Yesterday’s rebound in this vehicle was strong, although not quite as compelling as the one in Comex Gold futures. Moreover, the intraday low exceeded the midpoint support of the pattern shown by a decisive 52 cents, shortening the odds that its ‘D’ sibling at 22.25 will eventually be reached. We’ll give bulls the benefit of the doubt nonetheless, since mining shares are unlikely to languish if they catch their first whiff of strength in bullion in many months. From a Hidden Pivot perspective, this vehicle needs to keep running without taking a breath until 29.83 (a 5/14 peak) has been exceeded. Camouflageurs should look for entry opportunities on the 15-minute chart, since there are some choice ‘externals’ to be found therein. ______ UPDATE (May 23, 12:33 a.m. EDT): The breath that GDX could not afford to take has in fact been taken, casting at least mild doubt on a bullish outcome. Worse than drawing a breath, actually, GDX sucker-punched bulls on the opening bar.

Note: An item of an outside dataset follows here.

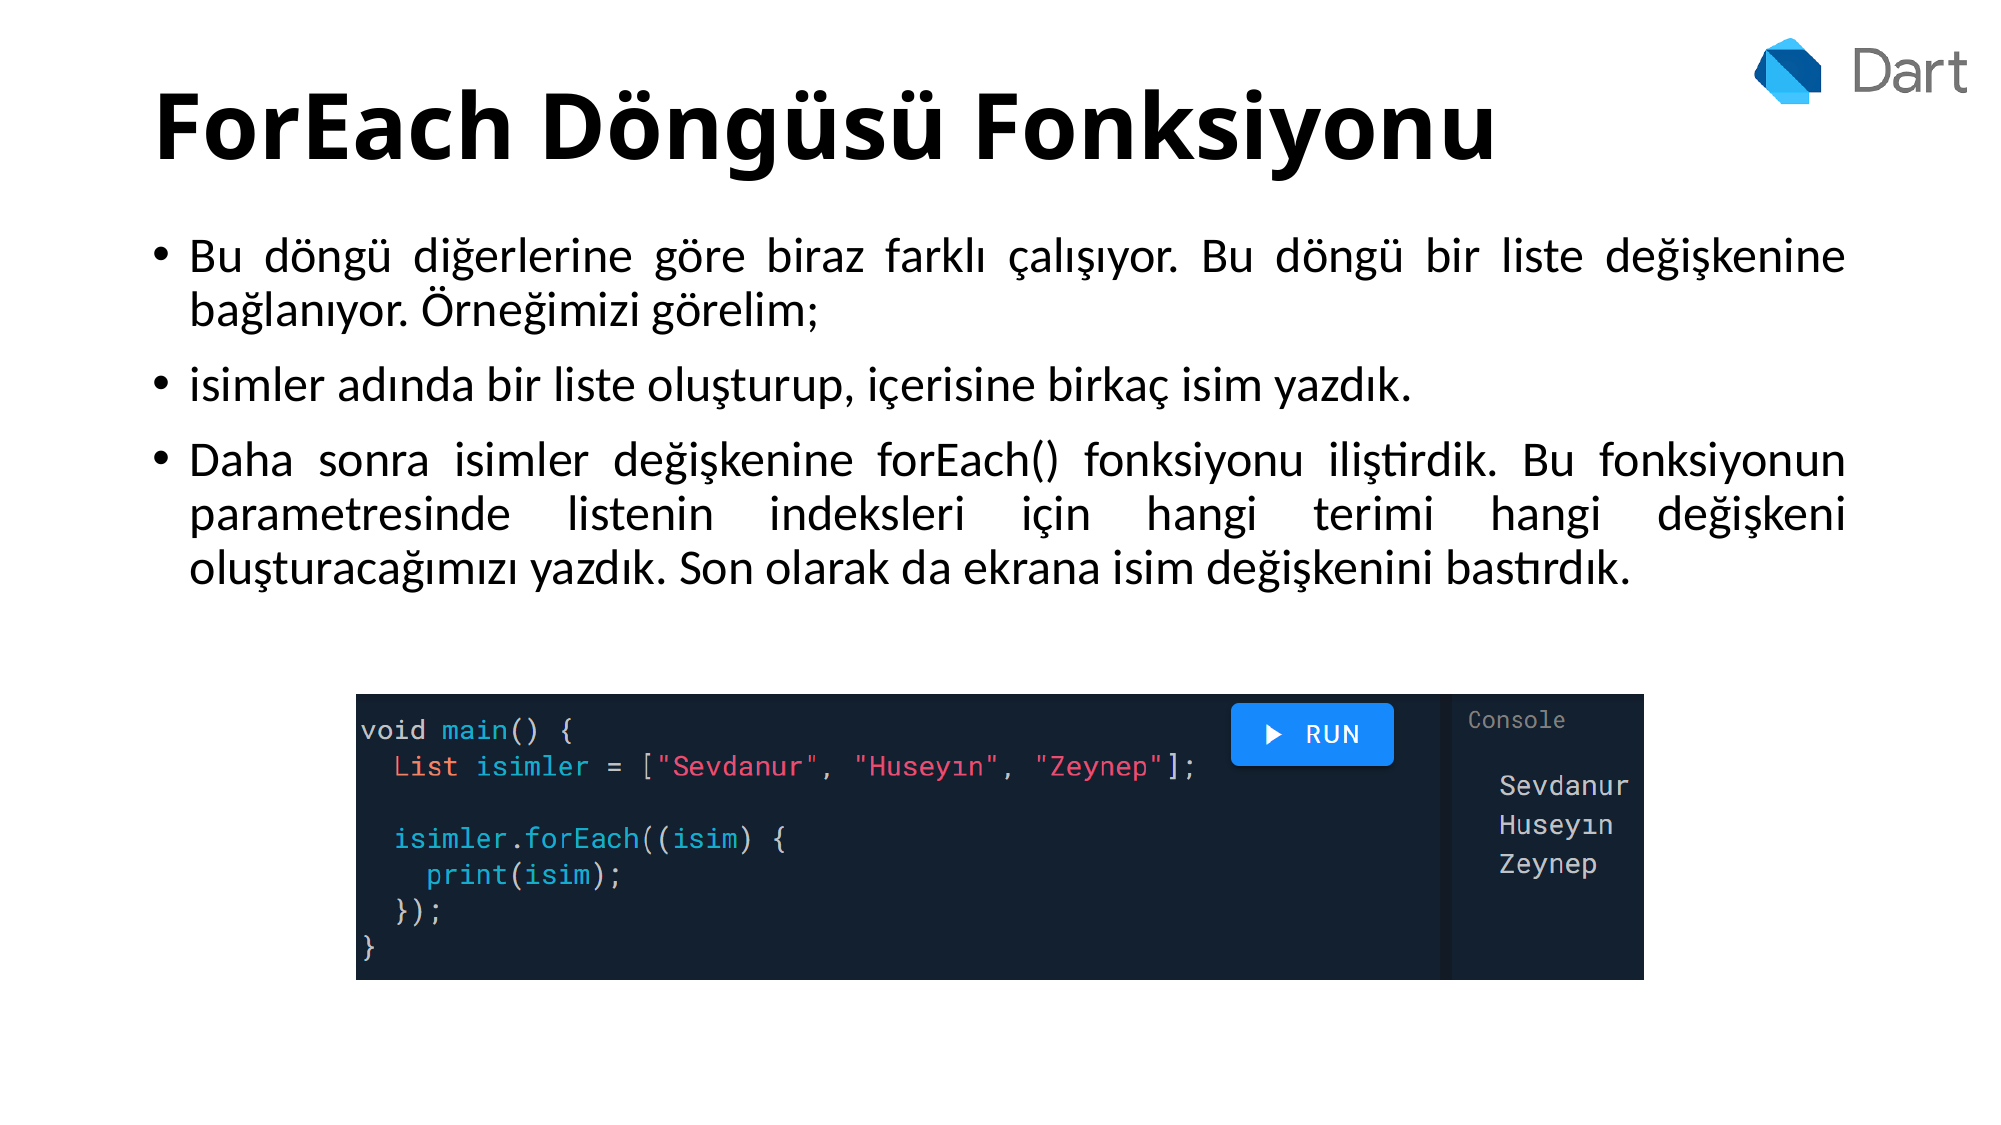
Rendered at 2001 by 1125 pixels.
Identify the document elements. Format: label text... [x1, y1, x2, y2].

Tesla got short-squeezed to within 28 cents of the 86.72 target I’d proffered early Monday morning, but a second-wind rally to 88.00 suggests it’s got eyes for 104.44, the ‘D’ target associated with the first number. It can serve as a minimum upside objective for now, implying that all trades between here and there be positioned from the long side. We’ll plan on buying weekly puts if and when the target is reached, provided it happens before Wednesday of the given week. Please note as well that a lesser Hidden Pivot at 94.19 (see inset) has the potential to stop the rally cold and can therefore be used for spec camouflage shorts.
All signs point higher at the moment, but even Google will have to top somewhere. My best-bet for a short-able apex is 929.78, the Hidden Pivot target of a well-defined ABCD on the monthly chart (see inset). You can try shorting with camouflage at that number, or at the D target (in purple) of the lesser pattern, but until then all trades should incorporate a bullish bias. ______ UPDATE (May 23, 12:40 a.m. EDT): Yesterday’s selloff did not create an impulse leg on the hourly chart, but it is not exactly a sign of good health that the decline has begun without GOOG’s having quite achieved our 929.78 target. A further drop today exceeding 883.96 to the downside would add to the evidence that the recent top will be an important one.
A heads-up: TBT is approaching a bearish Hidden Pivot target at 43.39 that would offer a back-up-the-truck buying opportunity if it is reached. This would of course imply that the price of the underlying long bond is approaching an important top.